2.6.4 Red-Black Tree
Each set of sibling objects in one level of the containment hierarchy (all child objects under a storage object) is represented as a red-black tree. The parent object of this set of siblings will have a pointer to the top of this tree.
A red-black tree is a special type of binary search tree where each node has a color attribute of red or black. It allows efficient searching in the list of child objects under a storage object. The constraints on a red-black allow the binary tree to be roughly balanced, so that insertion, deletion, and searching operations are efficient.
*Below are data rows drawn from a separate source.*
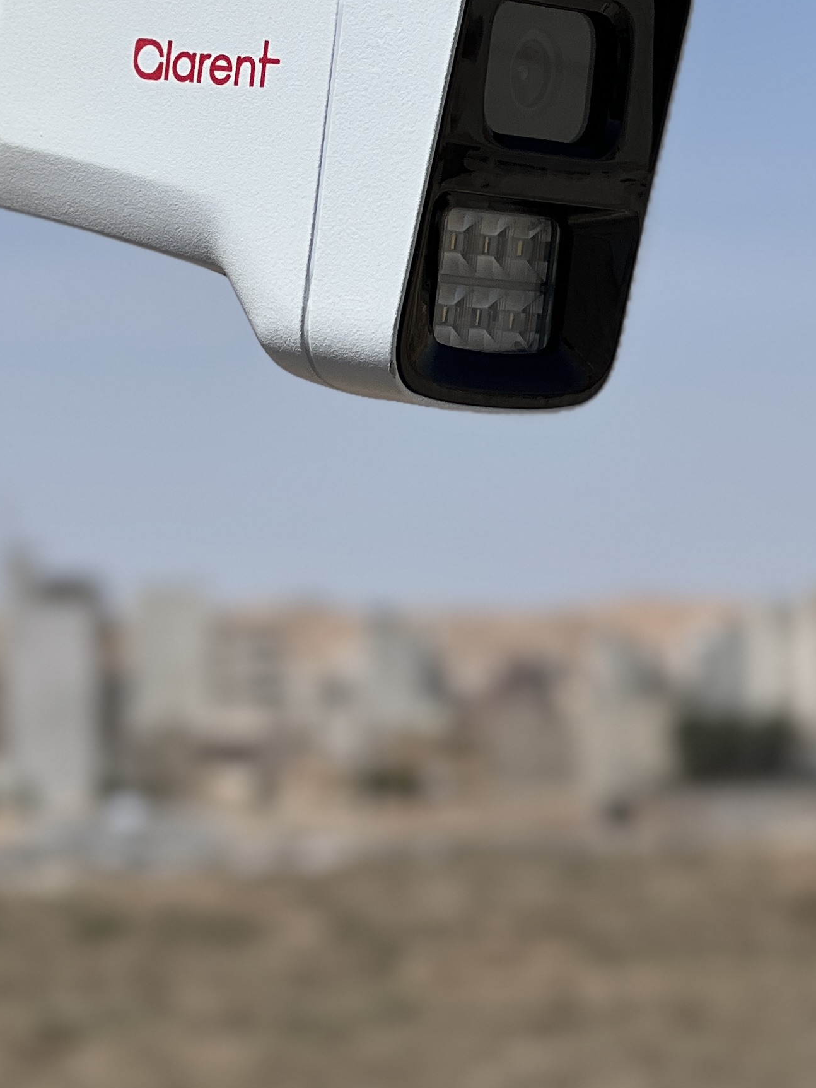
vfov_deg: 10.9
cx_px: 50
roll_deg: +0.3
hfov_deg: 8.2
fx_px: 5657
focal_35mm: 180
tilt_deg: +4.4
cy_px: 124
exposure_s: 1/1468
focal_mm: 9
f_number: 2.8
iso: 32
The red-black tree MUST maintain the following constraints in order for it to be valid.
-
The root storage object MUST always be black. Because the root directory does not have siblings, its color is irrelevant and can therefore be either red or black.
-
Two consecutive nodes MUST NOT both be red.
-
The left sibling MUST always be less than the right sibling. This sorting relationship is defined as follows.
-
A node with a shorter name is less than a node with a longer name (compare the length of the names from the Directory Entry Name Length field).
-
For nodes with the same name length from Directory Entry Name Length, iterate through each UTF-16 code point, one at a time, from the beginning of the Unicode string.
-
For each UTF-16 code point, convert to upper-case with the Unicode Default Case Conversion Algorithm, simple case conversion variant (simple case foldings), with the following notes.<2> Compare each upper-cased UTF-16 code point binary value.
-
Unicode surrogate characters are never upper-cased, because they are represented by two UTF-16 code points, while the sorting relationship upper-cases a single UTF-16 code point at a time.
-
Lowercase characters defined in a newer, later version of the Unicode standard can be upper-cased by an implementation that conforms to that later Unicode standard.
-
The simplest implementation of the above invariants would be to mark every node as black, in which case the tree is simply a binary tree. However, keeping the red-black tree balanced will typically result in better read performance.
All sibling objects within a storage object (all immediate child objects in one level of hierarchy) MUST have unique names in the Directory Entry Name field, where uniqueness is determined by the sorting relationship above.